No laughing matter, the lobby is a circus at the haunted Clown Motel. (Courtesy of Hame Anand)

But “Clown Motel CEO” Hame Anand tells me all spirits are friendly.

“They are happy, happy. They never scare anybody. Nobody has ever freaked out in the middle of the night.”

He blames eerie events on the dilapidated Tonopah Cemetery, right next door, closed in 1911 and filled with plague victims and miners smothered in a fire. To double the fun, Anand re-did the motel’s four most “active” rooms with horror movie themes. So if you bunk in “Friday the 13th,” you’ll snuggle up with serial slasher Jason in addition to killer clowns.

At the Mizpah Hotel, the Lady in Red Suite is named for its scandalous lingering resident. (Courtesy of Mizpah Hotel)

Maybe it’s the high-desert dust. Because also in Tonopah, the 1907-built Mizpah Hotel features a Lady in Red Suite, an ode to the prostitute who was strangled and stabbed by a jealous boyfriend outside the room. While you’re resting (and I don’t mean eternally), she may shake the chandelier or plop a pearl from her broken necklace on your pillow.

Visitors from another realm supposedly inhabit the Fainting Goat Island Inn. (Courtesy of Amity Photos)

Next we have goats with heebie-jeebies. Marnie Streit didn’t believe in the paranormal when she bought the Fainting Goat Island Inn, a five-bedroom 1850s’ railroad lodge in Nichols, New York. Then Streit witnessed hair-raising happenings: an old knife with fingerprints was discovered in a ceiling, footsteps echoed from unoccupied rooms, a chain seemed to drag overhead in the attic, and tunes played on their own from a music box. Patrons sleeping in the ominous-named Fainting Room told of being roused by two Victorian-era women whispering and sipping tea.
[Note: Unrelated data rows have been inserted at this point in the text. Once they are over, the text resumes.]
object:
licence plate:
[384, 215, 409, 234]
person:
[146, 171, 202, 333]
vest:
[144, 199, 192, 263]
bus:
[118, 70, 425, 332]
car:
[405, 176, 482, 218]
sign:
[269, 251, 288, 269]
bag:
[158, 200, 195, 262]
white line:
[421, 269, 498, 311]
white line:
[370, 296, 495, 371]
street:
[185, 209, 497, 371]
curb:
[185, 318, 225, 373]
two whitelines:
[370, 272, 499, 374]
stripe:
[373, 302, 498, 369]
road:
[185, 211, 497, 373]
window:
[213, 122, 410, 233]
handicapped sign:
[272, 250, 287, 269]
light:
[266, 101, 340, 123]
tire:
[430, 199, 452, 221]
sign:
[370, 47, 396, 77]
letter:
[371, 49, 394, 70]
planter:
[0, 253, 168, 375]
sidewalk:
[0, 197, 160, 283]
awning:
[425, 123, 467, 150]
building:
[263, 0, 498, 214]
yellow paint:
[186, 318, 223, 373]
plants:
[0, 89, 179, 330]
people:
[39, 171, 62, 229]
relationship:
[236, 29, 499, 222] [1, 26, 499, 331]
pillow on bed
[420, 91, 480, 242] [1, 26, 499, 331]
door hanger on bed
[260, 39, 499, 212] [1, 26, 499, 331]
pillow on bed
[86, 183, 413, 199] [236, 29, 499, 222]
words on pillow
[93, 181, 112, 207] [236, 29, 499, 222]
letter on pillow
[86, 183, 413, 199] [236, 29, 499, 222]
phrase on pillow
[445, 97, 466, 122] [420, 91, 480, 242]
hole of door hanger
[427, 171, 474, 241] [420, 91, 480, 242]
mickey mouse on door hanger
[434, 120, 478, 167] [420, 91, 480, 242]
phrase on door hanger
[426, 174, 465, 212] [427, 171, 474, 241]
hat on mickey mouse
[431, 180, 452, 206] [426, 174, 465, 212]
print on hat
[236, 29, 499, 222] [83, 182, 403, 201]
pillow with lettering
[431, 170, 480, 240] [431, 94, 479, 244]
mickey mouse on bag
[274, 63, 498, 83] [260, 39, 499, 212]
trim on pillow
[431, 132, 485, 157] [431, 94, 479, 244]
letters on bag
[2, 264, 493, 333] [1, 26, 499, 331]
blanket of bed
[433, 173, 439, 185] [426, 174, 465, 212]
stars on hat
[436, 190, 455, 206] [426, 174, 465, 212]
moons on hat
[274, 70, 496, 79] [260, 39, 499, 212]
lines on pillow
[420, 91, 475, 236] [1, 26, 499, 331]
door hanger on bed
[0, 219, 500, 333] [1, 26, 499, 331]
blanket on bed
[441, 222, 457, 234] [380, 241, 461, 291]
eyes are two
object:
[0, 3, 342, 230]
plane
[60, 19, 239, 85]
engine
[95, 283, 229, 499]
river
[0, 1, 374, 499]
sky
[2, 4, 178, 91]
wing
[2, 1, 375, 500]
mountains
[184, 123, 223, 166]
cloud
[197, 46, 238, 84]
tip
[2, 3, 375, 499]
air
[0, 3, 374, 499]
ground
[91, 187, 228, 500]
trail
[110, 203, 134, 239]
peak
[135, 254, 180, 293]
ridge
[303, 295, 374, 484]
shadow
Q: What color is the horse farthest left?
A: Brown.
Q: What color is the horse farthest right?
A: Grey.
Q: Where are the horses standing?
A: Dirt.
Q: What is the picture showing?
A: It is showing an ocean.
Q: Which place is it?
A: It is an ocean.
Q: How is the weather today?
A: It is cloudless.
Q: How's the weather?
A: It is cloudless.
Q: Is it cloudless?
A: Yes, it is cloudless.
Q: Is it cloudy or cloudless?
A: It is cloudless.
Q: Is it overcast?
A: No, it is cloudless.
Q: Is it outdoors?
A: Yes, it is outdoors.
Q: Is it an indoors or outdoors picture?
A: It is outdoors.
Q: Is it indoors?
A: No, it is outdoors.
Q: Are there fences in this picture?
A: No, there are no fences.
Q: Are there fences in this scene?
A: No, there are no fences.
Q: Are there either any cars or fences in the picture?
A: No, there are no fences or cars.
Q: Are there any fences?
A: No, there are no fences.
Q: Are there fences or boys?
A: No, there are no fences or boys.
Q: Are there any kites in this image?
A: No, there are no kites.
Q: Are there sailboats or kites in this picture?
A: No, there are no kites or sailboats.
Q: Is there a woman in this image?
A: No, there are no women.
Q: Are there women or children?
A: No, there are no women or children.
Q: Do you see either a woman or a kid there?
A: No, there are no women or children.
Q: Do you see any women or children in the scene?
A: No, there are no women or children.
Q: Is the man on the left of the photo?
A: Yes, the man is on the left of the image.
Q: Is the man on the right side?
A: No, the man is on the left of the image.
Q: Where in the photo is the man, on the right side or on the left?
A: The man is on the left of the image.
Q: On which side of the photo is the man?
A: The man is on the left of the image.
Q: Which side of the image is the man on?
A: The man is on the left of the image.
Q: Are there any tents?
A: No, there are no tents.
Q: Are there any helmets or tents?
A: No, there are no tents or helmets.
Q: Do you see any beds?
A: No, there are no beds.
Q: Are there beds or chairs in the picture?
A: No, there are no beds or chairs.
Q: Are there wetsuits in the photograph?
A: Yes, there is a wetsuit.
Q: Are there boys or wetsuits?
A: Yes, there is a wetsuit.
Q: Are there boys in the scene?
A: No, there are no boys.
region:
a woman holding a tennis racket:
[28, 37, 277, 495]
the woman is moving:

“Since 2017, we’ve had four rooms of guests that left in the middle of the night,” Streit says.

No one knows why the pet ruminants get startled at the Fainting Goat Island Inn. (Courtesy of Amity Photos)

Eight cud-chewing pets live on the grounds, all of the fainting goat breed that naturally stiffens and falls over when startled, then quickly rises back up.

“A paranormal expert told us a ‘man’ wanders the property. I’ll look outside and see a goat upside down. If it fainted because of spirits, we wouldn’t know.”

Terror-smitten history buffs may be more inclined to book the Duff Green Mansion, an antebellum B&B once used as a Civil War hospital in Vicksburg, Mississippi. Floors are still blood-stained. The “cheery” Dixie Room was the former operating room and “a rollaway bed is not recommended as the fireplace area is often shared with the Confederate soldier missing his legs but rocking through the night,” according to the B&B’s website. Sweet dreams!

Legend has it that The Biltmore Hotel in Coral Gables, Florida, is inhabited by the ghost of mobster Fatty Walsh, who was gunned down there. (Photo by Daniel Slim, AFP via Getty Images)

And finally, poltergeist groupies should pilgrimage to Coral Gables, Florida, because bombastic mobster Fatty Walsh made the grand Biltmore Hotel his permanent address after being gunned down there while gambling during Prohibition. No surprise  Fatty didn’t want to leave since he was often surrounded by showgirls such as Hotsy-Totsy Dore in his speakeasy-casino on the ill-omened 13th floor. Onetime guest Bill Clinton fingered Fatty for interfering with a TV broadcast of a football game, although the post-mortem wise guy is most fond of sending unsuspecting elevator passengers straight to the 13th floor.